No Pará, quilombolas protestam e acampam na Avenida Liberdade
Comunidade do Abacatau denuncia abandono de obra de asfaltamento e aponta risco estrutural em túnel construído como acesso à antiga estrada
Crédito: Evelyn Costa O protesto organizado pelo território quilombola do Abacatau, em Belém (PA), entrou no segundo dia nesta terça-feira (3) com acampamento montado sobre um dos trechos da Avenida Liberdade. A mobilização cobra a conclusão de obras consideradas compensatórias ao projeto viário e denuncia riscos estruturais em um túnel construído como acesso à antiga estrada da comunidade.
Em depoimento ao PORTAL VIGGO, a quilombola Vanuza Cardoso afirmou que o asfaltamento da estrada do Abacatau, apontado como medida de mitigação vinculada à nova via, foi interrompido e permanece inacabado. Segundo ela, a estrada original foi cortada pela avenida, e o túnel erguido como desvio apresenta problemas.
“Esse túnel está desabando. Ele não tem o tamanho exato de 5 metros que é exigido pelo DNIT, e as barreiras não têm proteção. Com as fortes chuvas, está desmoronando para o meio da rua”, relatou.
De acordo com a liderança, há risco iminente de acidentes envolvendo ciclistas, motociclistas e motoristas. A comunidade afirma que permanecerá acampada por tempo indeterminado até que haja posicionamento e solução por parte do poder público.
Acampamento em duas frentes
Além do grupo instalado sobre o túnel, outro ponto de mobilização ocorre na comunidade dos Navegantes. Moradores também relatam dificuldades relacionadas ao acesso à água potável e ao que classificam como descumprimento de acordos firmados com o Estado.
“A gente tinha nossa estrada toda esburacada, mas não passava por dentro de um buraco como é esse túnel que eles fizeram”, declarou Vanuza.
Obra estratégica e controversa
O Governo do Pará afirma que a Avenida Liberdade é um dos maiores e mais estratégicos projetos de mobilidade urbana da Região Metropolitana de Belém. Executada pela Secretaria de Estado de Infraestrutura e Logística do Pará (Seinfra), a obra já ultrapassa 85% de execução, segundo o Estado.
Com 13 quilômetros de extensão, a via promete integrar municípios, reduzir distâncias e desafogar o trânsito nos acessos à capital.
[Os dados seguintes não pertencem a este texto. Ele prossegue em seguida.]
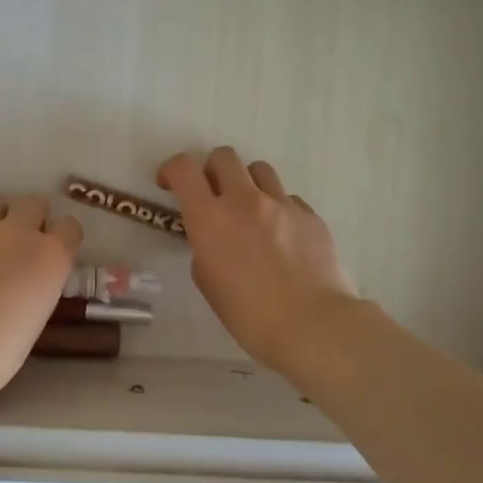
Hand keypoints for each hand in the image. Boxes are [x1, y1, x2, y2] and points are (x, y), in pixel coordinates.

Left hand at [0, 194, 81, 393]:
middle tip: (21, 241)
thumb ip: (38, 283)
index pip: (69, 227)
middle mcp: (17, 231)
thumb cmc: (1, 351)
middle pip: (33, 203)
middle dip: (31, 217)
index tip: (55, 250)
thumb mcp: (38, 314)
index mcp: (50, 255)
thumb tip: (27, 280)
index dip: (62, 237)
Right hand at [158, 147, 358, 371]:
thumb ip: (205, 248)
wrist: (314, 326)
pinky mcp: (310, 215)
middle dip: (212, 170)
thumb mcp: (208, 283)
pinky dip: (278, 209)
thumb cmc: (250, 316)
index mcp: (210, 218)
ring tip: (252, 212)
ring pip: (259, 169)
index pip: (183, 169)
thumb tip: (214, 237)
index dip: (171, 169)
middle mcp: (245, 200)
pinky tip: (283, 238)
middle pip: (223, 156)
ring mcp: (282, 204)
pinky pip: (288, 199)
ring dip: (247, 184)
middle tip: (213, 196)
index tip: (169, 184)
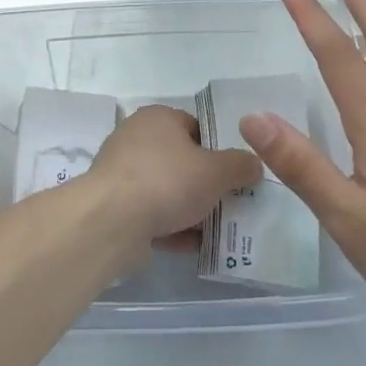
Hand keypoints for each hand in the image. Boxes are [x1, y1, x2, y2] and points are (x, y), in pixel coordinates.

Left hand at [83, 105, 263, 256]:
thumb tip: (254, 164)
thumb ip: (240, 165)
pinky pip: (152, 216)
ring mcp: (122, 176)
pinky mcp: (116, 208)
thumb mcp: (217, 171)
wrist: (112, 222)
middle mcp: (136, 140)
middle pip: (182, 161)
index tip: (237, 172)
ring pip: (167, 191)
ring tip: (221, 230)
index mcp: (158, 118)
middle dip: (207, 184)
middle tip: (234, 202)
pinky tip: (196, 247)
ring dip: (192, 210)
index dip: (219, 148)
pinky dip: (173, 229)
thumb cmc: (167, 181)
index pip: (196, 127)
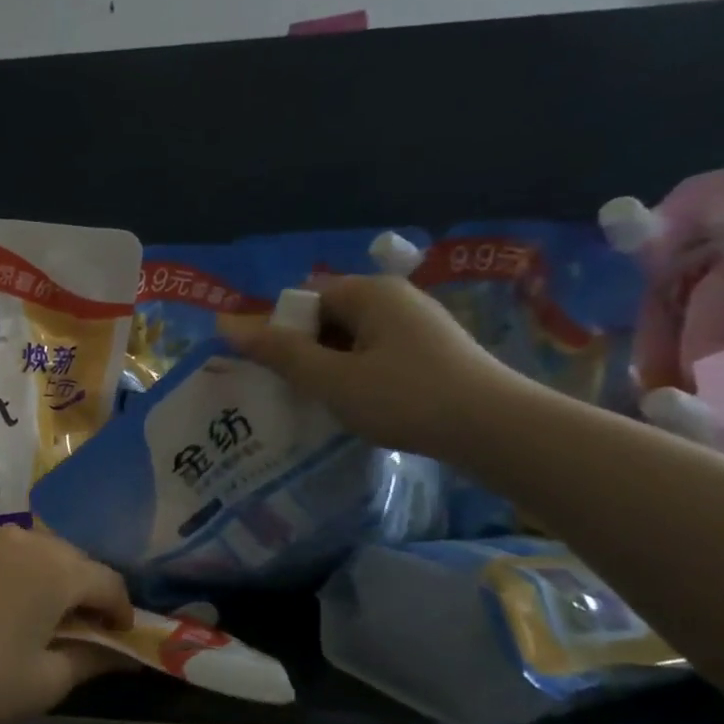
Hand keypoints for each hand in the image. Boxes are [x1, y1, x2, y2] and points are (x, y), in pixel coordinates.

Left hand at [0, 527, 132, 723]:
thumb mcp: (44, 682)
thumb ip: (90, 660)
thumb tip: (121, 655)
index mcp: (56, 571)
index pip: (107, 581)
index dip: (119, 609)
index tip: (116, 635)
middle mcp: (21, 538)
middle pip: (66, 557)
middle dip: (79, 587)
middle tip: (73, 622)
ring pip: (23, 546)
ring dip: (36, 572)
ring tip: (25, 605)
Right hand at [219, 274, 529, 457]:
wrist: (497, 429)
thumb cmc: (405, 398)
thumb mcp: (332, 378)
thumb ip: (279, 352)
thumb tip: (226, 324)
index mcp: (370, 293)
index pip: (306, 298)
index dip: (282, 330)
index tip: (276, 370)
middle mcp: (395, 298)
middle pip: (329, 316)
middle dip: (305, 350)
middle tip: (295, 390)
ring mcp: (418, 325)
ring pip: (352, 339)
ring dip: (331, 367)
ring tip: (324, 403)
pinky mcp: (432, 352)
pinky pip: (376, 354)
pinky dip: (359, 375)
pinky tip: (360, 406)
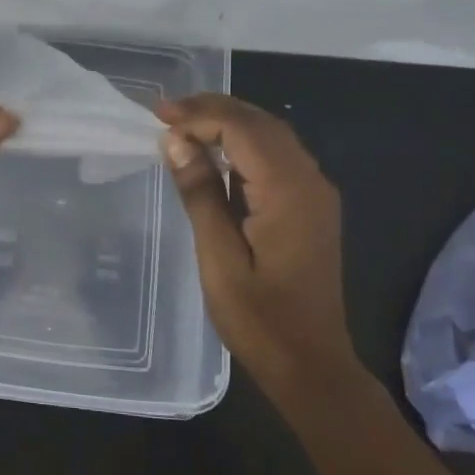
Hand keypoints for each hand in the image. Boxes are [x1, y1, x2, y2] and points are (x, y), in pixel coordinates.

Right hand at [156, 95, 363, 402]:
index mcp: (288, 191)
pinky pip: (277, 157)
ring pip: (272, 136)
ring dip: (229, 123)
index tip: (158, 117)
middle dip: (213, 110)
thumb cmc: (260, 319)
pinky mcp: (312, 206)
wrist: (312, 364)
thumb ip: (200, 194)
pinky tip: (215, 154)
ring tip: (184, 125)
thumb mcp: (219, 258)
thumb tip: (176, 141)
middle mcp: (310, 181)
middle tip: (166, 113)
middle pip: (261, 123)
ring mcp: (316, 193)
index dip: (199, 115)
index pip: (242, 128)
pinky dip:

A avenida ligará a Alça Viária à Avenida Perimetral, nas proximidades da Universidade Federal do Pará (UFPA).
Anunciado em 2020, o projeto ganhou ritmo após a confirmação de Belém como sede da COP30. Inicialmente previsto para outubro de 2025, o cronograma foi reprogramado para o primeiro semestre de 2026.
Apesar da relevância estratégica, a obra é alvo de controvérsias. O traçado atravessa área de proteção ambiental e impacta territórios ocupados por pelo menos 250 famílias de povos e comunidades tradicionais. A intervenção já foi questionada judicialmente e gerou preocupação entre ambientalistas e moradores da região.
Governo ainda não se manifestou
O PORTAL VIGGO solicitou posicionamento oficial do Governo do Estado sobre as denúncias apresentadas pela comunidade quilombola do Abacatau, incluindo o andamento do asfaltamento da estrada, as condições estruturais do túnel e as demais reivindicações.
Até o momento da publicação desta matéria, não houve retorno. O espaço segue aberto para manifestação.